Il
congresso Fiom tenutosi a Taranto ha avuto anche nell'intervento di Maurizio
Landini al centro la questione Ilva.
Questo
era chiaramente inevitabile, ma non sono state dette cose nuove. Landini ha
ripetuto la linea che già la Fiom aveva espresso nei mesi scorsi: "il
futuro dell' Ilva è senza la famiglia Riva", "cambio di proprietà con
una fase di controllo pubblico ma sin da ora si deve ragionare sugli assetti
societari", "recuperare soldi che vadano in quella direzione".
fare presto perchè "nel settore della siderurgia sono in atto processi
processi di cambiamento e di investimento che potrebbero mettere a rischio la
tenuta del sistema industriale del nostro paese".
Cose
tutto sommato in sintonia con quanto sta già in corso d'opera: vedi la linea di
(apparente) rigidità di Bondi verso i Riva, vedi l'interesse degli indiani,
Acelor Mittal, per lo stabilimento di Taranto..., vedi la recente politica
governativa che ha portato al 4° decreto che cerca (molto blandamente) di
recuperare soldi dai Riva; come sono in sintonia con la preoccupazioni del
padronato italiano di vedere la produzione dell'acciaio italiana sopraffatta
dalla concorrenza dei capitalisti esteri dell'acciaio.
Si tratta, quindi, di dichiarazioni che
trovano il tempo che trovano; che accompagnano senza "colpo ferire" i
passi del governo e non hanno alcuna possibilità di porre una rottura con la
situazione attuale in Ilva che non vede migliorare in niente la situazione per
i lavoratori in termini di salute, sicurezza, lavoro, salario e prospettive e
per gli effetti mortiferi della popolazione.
Così come sono "parole al
vento" le dichiarazioni dell'"inutile" segretario di Taranto,
Stefanelli, che si è soffermato sul tema della sostenibilità: "... la
città non può più affidarsi alle multinazionali, bisogna far crescere una
consapevolezza, una cultura industriale che le imprese locali non hanno. «La
sostenibilità è una sfida.
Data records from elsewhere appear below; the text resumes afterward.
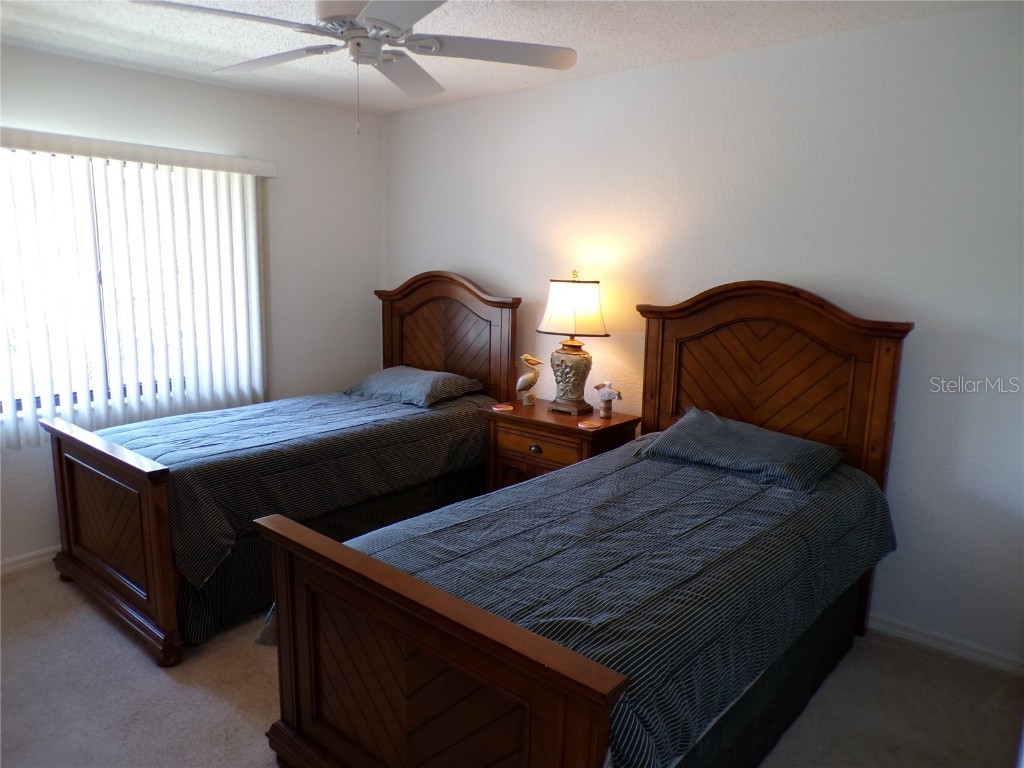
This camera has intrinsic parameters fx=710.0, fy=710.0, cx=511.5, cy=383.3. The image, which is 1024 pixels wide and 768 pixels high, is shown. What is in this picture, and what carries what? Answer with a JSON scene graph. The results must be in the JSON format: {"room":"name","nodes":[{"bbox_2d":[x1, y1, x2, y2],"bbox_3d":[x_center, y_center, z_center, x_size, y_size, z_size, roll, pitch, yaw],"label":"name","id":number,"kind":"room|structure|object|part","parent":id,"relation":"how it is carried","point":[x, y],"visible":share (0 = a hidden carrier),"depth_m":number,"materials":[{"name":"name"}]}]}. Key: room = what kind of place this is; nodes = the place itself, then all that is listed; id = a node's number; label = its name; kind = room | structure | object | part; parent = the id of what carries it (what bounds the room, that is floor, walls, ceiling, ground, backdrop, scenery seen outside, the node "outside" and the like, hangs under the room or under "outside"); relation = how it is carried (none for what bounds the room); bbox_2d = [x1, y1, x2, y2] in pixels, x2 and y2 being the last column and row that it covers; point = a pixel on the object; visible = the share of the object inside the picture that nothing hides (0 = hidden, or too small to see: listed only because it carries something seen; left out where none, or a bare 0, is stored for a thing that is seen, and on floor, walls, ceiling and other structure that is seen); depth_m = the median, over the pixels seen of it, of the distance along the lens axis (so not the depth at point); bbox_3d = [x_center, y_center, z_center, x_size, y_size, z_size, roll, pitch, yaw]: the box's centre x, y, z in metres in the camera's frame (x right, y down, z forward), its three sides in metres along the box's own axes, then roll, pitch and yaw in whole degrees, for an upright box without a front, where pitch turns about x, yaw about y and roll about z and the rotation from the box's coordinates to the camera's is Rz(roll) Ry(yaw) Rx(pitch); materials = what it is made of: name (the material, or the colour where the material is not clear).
{"room":"bedroom","nodes":[
{"label":"bedroom","id":0,"kind":"room"},
{"bbox_2d":[0,42,385,569],"bbox_3d":[-2.213,-0.346,3.584,0.154,2.472,3.871,10,14,40],"label":"left wall","id":1,"kind":"structure","parent":0,"point":[291,104],"depth_m":4.27,"materials":[{"name":"paint"}]},
{"bbox_2d":[0,545,60,575],"bbox_3d":[-2.207,0.839,3.715,0.015,0.077,3.644,10,14,40],"label":"baseboard","id":2,"kind":"structure","parent":1,"relation":"attached to","point":[20,564],"depth_m":3.50,"materials":[{"name":"white paint"}]},
{"bbox_2d":[0,146,263,429],"bbox_3d":[-2.162,-0.506,3.629,0.094,1.287,1.489,10,14,40],"label":"window","id":3,"kind":"structure","parent":1,"relation":"in","point":[18,403],"depth_m":3.57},
{"bbox_2d":[0,126,275,448],"bbox_3d":[-2.032,-0.466,3.584,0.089,1.452,1.773,10,14,40],"label":"vertical blind","id":4,"kind":"object","parent":1,"relation":"attached to","point":[236,160],"visible":0.92,"depth_m":3.67,"materials":[{"name":"white plastic"}]},
{"bbox_2d":[0,0,999,115],"bbox_3d":[-0.532,-1.312,1.848,4.577,0.107,4.092,10,14,40],"label":"ceiling","id":5,"kind":"structure","parent":0,"point":[677,54],"depth_m":2.96,"materials":[{"name":"white paint"}]},
{"bbox_2d":[131,0,577,134],"bbox_3d":[-0.455,-1.065,2.253,1.232,0.558,1.231,-1,10,-10],"label":"ceiling fan","id":6,"kind":"object","parent":5,"relation":"hanging from","point":[369,7],"visible":0.99,"depth_m":2.24,"materials":[{"name":"white metal"}]},
{"bbox_2d":[0,557,1023,767],"bbox_3d":[-0.559,1.210,2.285,4.620,0.101,3.952,10,14,40],"label":"carpet floor","id":7,"kind":"structure","parent":0,"point":[153,683],"depth_m":2.53,"materials":[{"name":"beige carpet"}]},
{"bbox_2d":[39,268,518,666],"bbox_3d":[-1.039,0.174,3.673,1.232,1.437,2.193,10,14,40],"label":"bed","id":8,"kind":"object","parent":7,"relation":"on","point":[85,569],"visible":0.76,"depth_m":3.21,"materials":[{"name":"brown wood"}]},
{"bbox_3d":[-1.685,0.623,3.011,1.136,0.818,0.140,10,14,40],"label":"footboard","id":9,"kind":"part","parent":8,"relation":"part of","materials":[{"name":"brown wood"}]},
{"bbox_2d":[91,388,499,591],"bbox_3d":[-1.007,0.343,3.685,1.159,0.448,1.890,10,14,40],"label":"bedspread","id":10,"kind":"object","parent":8,"relation":"on","point":[172,420],"visible":0.48,"depth_m":3.23,"materials":[{"name":"fabric"}]},
{"bbox_2d":[343,366,484,407],"bbox_3d":[-0.579,0.003,4.165,0.713,0.158,0.476,10,14,40],"label":"pillow","id":11,"kind":"object","parent":10,"relation":"on","point":[439,375],"visible":0.98,"depth_m":4.02,"materials":[{"name":"fabric"}]},
{"bbox_2d":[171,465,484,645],"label":"bed skirt","id":12,"kind":"object","parent":8,"relation":"attached to","point":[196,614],"visible":0.25,"depth_m":3.13,"materials":[{"name":"fabric"}]},
{"bbox_3d":[-0.454,-0.040,4.570,1.086,1.461,0.162,10,14,40],"label":"headboard","id":13,"kind":"part","parent":8,"relation":"part of","materials":[{"name":"brown wood"}]},
{"bbox_2d":[482,399,637,489],"bbox_3d":[0.242,0.520,3.767,0.701,0.747,0.470,10,14,40],"label":"nightstand","id":14,"kind":"object","parent":7,"relation":"on","point":[556,424],"visible":0.41,"depth_m":3.59,"materials":[{"name":"brown wood"}]},
{"bbox_2d":[491,403,513,411],"bbox_3d":[-0.050,0.129,3.862,0.116,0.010,0.117,-3,12,-18],"label":"coaster","id":15,"kind":"object","parent":14,"relation":"on","point":[503,405],"visible":0.98,"depth_m":3.84,"materials":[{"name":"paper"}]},
{"bbox_2d":[516,353,541,405],"bbox_3d":[0.085,-0.021,3.875,0.114,0.287,0.130,-3,11,-22],"label":"bird figurine","id":16,"kind":"object","parent":14,"relation":"on","point":[526,358],"visible":0.99,"depth_m":3.85,"materials":[{"name":"beige ceramic"}]},
{"bbox_3d":[0.114,0.326,3.535,0.059,0.035,0.035,10,14,40],"label":"drawer pull","id":17,"kind":"part","parent":14,"relation":"part of","materials":[{"name":"metal"}]},
{"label":"drawer","id":18,"kind":"part","parent":14,"relation":"part of","materials":[{"name":"brown wood"}]},
{"bbox_2d":[537,270,609,415],"bbox_3d":[0.316,-0.218,3.678,0.356,0.739,0.321,10,14,40],"label":"table lamp","id":19,"kind":"object","parent":14,"relation":"on","point":[562,345],"visible":0.99,"depth_m":3.59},
{"bbox_3d":[0.303,-0.054,3.781,0.239,0.342,0.234,10,14,40],"label":"lamp base","id":20,"kind":"part","parent":19,"relation":"part of","materials":[{"name":"grey ceramic"}]},
{"bbox_3d":[0.324,-0.394,3.690,0.410,0.269,0.389,10,14,40],"label":"lampshade","id":21,"kind":"part","parent":19,"relation":"part of","materials":[{"name":"fabric"}]},
{"bbox_2d":[577,420,600,428],"bbox_3d":[0.376,0.199,3.470,0.111,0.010,0.113,-1,11,-13],"label":"coaster","id":22,"kind":"object","parent":14,"relation":"on","point":[586,424],"visible":0.98,"depth_m":3.45,"materials":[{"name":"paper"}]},
{"bbox_2d":[592,380,622,419],"bbox_3d":[0.487,0.078,3.632,0.154,0.193,0.108,10,14,40],"label":"figurine","id":23,"kind":"object","parent":14,"relation":"on","point":[609,394],"visible":1,"depth_m":3.61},
{"bbox_2d":[254,281,914,767],"bbox_3d":[0.436,0.404,2.433,1.271,1.467,2.186,10,14,40],"label":"bed","id":24,"kind":"object","parent":7,"relation":"on","point":[291,680],"visible":0.97,"depth_m":2.04,"materials":[{"name":"brown wood"}]},
{"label":"footboard","id":25,"kind":"part","parent":24,"relation":"part of","materials":[{"name":"brown wood"}]},
{"bbox_2d":[270,440,896,767],"bbox_3d":[0.352,0.608,2.508,1.314,0.463,1.932,10,14,40],"label":"bedspread","id":26,"kind":"object","parent":24,"relation":"on","point":[552,500],"visible":0.59,"depth_m":2.05,"materials":[{"name":"blue fabric"}]},
{"bbox_2d":[635,407,844,493],"bbox_3d":[0.925,0.248,2.909,0.746,0.175,0.469,10,14,40],"label":"pillow","id":27,"kind":"object","parent":26,"relation":"on","point":[772,435],"visible":0.99,"depth_m":2.78,"materials":[{"name":"fabric"}]},
{"bbox_2d":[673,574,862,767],"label":"bed skirt","id":28,"kind":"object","parent":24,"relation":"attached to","point":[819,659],"visible":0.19,"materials":[{"name":"black fabric"}]},
{"bbox_3d":[1.084,0.221,3.337,1.091,1.371,0.217,10,14,40],"label":"headboard","id":29,"kind":"part","parent":24,"relation":"part of","materials":[{"name":"brown wood"}]},
{"bbox_2d":[383,2,1023,671],"bbox_3d":[0.795,-0.304,3.583,4.624,2.465,0.149,10,14,40],"label":"right wall","id":30,"kind":"structure","parent":0,"point":[721,59],"depth_m":2.96,"materials":[{"name":"white paint"}]},
{"bbox_2d":[869,612,1023,675],"bbox_3d":[0.851,0.891,3.659,3.944,0.079,0.015,10,14,40],"label":"baseboard","id":31,"kind":"structure","parent":30,"relation":"attached to","point":[961,650],"depth_m":2.86,"materials":[{"name":"white paint"}]}
]}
Vuol dire cambiare cultura. Vuol dire cambiare
modello di investimenti. Per questo serve una politica industriale del
governo... Taranto ha bisogno di riconsiderare un' idea di lavoro industriale
che assuma la sostenibilità e la riconversione come questioni di fondo...
Taranto ha le premesse per una riconversione ecologica e rinnovabile. Far
crescere l' imprenditoria locale sull'ecosostenibile è una delle nostre
priorità".
Sembra che Landini e Stefanelli si siano
divisi i compiti: Landini, anche interpretando i timori del capitalismo italiano,
parla per conto e a nuovi proprietari dell'Ilva che comunque, siano italiani,
siano indiani, siano cinesi considerano da capitalisti la salute e la sicurezza
un accidente secondario e "fastidioso"; Stefanelli parla per conto e
a l'imprenditoria locale a cui chiede la "ecosostenibilità" - che per
le imprese o è "sostenibile" con i loro profitti o anche le
"produzioni ecologiche" diventano distruzione di ambiente e
condizioni di lavoro a livello schiavistico (vedi il settore fotovoltaico
proprio in Puglia e le condizioni degli operai immigrati che vi lavorano)
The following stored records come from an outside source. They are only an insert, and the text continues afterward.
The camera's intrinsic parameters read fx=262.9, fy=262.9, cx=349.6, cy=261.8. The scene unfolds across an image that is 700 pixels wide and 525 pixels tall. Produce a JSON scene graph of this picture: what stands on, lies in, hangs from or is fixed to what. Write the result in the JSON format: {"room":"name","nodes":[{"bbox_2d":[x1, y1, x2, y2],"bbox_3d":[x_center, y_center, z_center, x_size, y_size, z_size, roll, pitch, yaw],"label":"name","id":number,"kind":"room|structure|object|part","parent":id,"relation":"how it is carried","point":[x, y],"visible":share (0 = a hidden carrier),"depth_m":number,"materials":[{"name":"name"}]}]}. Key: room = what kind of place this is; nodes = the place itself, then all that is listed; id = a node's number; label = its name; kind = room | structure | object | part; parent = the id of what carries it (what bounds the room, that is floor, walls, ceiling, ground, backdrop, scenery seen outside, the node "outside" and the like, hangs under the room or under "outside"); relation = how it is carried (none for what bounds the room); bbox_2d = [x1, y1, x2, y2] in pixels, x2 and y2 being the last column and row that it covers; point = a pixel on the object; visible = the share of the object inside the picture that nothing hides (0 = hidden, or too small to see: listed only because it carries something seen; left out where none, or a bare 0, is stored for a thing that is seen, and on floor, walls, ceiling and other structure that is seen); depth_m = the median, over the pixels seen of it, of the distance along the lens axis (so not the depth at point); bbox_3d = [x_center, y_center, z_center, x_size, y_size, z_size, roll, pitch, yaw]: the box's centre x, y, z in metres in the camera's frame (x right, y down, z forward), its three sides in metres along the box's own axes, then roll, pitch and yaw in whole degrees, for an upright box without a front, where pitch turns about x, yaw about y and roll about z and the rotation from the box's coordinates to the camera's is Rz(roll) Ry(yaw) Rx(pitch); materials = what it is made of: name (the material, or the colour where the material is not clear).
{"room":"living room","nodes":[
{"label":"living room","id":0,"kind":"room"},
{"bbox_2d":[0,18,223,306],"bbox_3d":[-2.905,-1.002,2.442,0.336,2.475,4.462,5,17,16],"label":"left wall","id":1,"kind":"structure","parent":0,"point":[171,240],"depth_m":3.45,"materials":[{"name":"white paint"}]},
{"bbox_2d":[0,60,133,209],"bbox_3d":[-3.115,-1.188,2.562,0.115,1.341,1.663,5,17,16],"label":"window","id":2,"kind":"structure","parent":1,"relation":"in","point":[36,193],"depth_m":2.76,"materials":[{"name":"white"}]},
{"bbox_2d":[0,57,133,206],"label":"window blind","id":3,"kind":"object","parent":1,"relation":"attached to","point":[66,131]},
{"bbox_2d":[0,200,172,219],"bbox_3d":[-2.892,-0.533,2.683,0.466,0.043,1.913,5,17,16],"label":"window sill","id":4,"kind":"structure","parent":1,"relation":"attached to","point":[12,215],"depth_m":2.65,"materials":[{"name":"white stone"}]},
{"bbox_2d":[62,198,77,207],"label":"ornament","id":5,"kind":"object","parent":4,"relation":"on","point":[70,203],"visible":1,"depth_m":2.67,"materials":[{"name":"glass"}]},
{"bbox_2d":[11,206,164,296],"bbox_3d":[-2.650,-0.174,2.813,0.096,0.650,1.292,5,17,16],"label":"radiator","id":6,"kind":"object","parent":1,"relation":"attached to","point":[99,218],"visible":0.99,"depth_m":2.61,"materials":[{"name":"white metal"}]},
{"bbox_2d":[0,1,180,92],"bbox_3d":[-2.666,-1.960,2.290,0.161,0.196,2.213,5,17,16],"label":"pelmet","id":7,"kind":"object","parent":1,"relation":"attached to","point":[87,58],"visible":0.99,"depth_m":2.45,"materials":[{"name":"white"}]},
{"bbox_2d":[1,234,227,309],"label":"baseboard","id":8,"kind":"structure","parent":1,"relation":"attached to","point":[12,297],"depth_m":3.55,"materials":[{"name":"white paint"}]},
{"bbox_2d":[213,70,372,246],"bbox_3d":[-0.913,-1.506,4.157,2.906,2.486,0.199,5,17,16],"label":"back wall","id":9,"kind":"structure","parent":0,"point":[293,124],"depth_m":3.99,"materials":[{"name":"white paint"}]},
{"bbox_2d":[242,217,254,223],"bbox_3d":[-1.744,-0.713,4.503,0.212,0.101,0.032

Quindi, anche se una parte
dell'intervento di Landini è stato dedicato ad una "riflessione
autocritica" rispetto agli esiti della fiom nelle elezioni delle Rsu
all'Ilva, da questa non poteva uscire nessun reale bilancio autocritico, ma
alla fine solo frasi scontate e generiche che nulla dicono e nulla cambiano:
"la Fiom non è stata capace nel rapporto con la città e i lavoratori di
far comprendere le scelte che ha fatto, anche quelle che l'avevano portata a
distinguersi dagli altri, a non vedere nella magistratura una
controparte". Tacendo volutamente su quello che la Fiom in fabbrica per
tanti anni e anche recentemente non ha fatto, e sul fatto che mai la sua
"distinzione dagli altri" si è caratterizzata da una distinzione
sugli accordi infami con l'azienda, sul silenzio sulle condizioni di
insicurezza in cui si lavorava (e si lavora), su una distinzione di pratiche
concrete, di azione degli stessi Rsu, Rls. Solo una flebile voce di due
delegati Francesco Brigati e Claudio Lucaselli ha almeno indicato un fatto:
"una delle sconfitte della Fiom è rappresentata in una data: il 30 marzo
2012, mentre i periti accertavano il nesso di casualità tra inquinamento e
morti, noi non abbiamo avuto la capacità di fermare otto mila lavoratori. Una
manifestazione pagata dall'azienda e caratterizzata dalla mancanza di
coscienza". Ma troppo poco, evidentemente.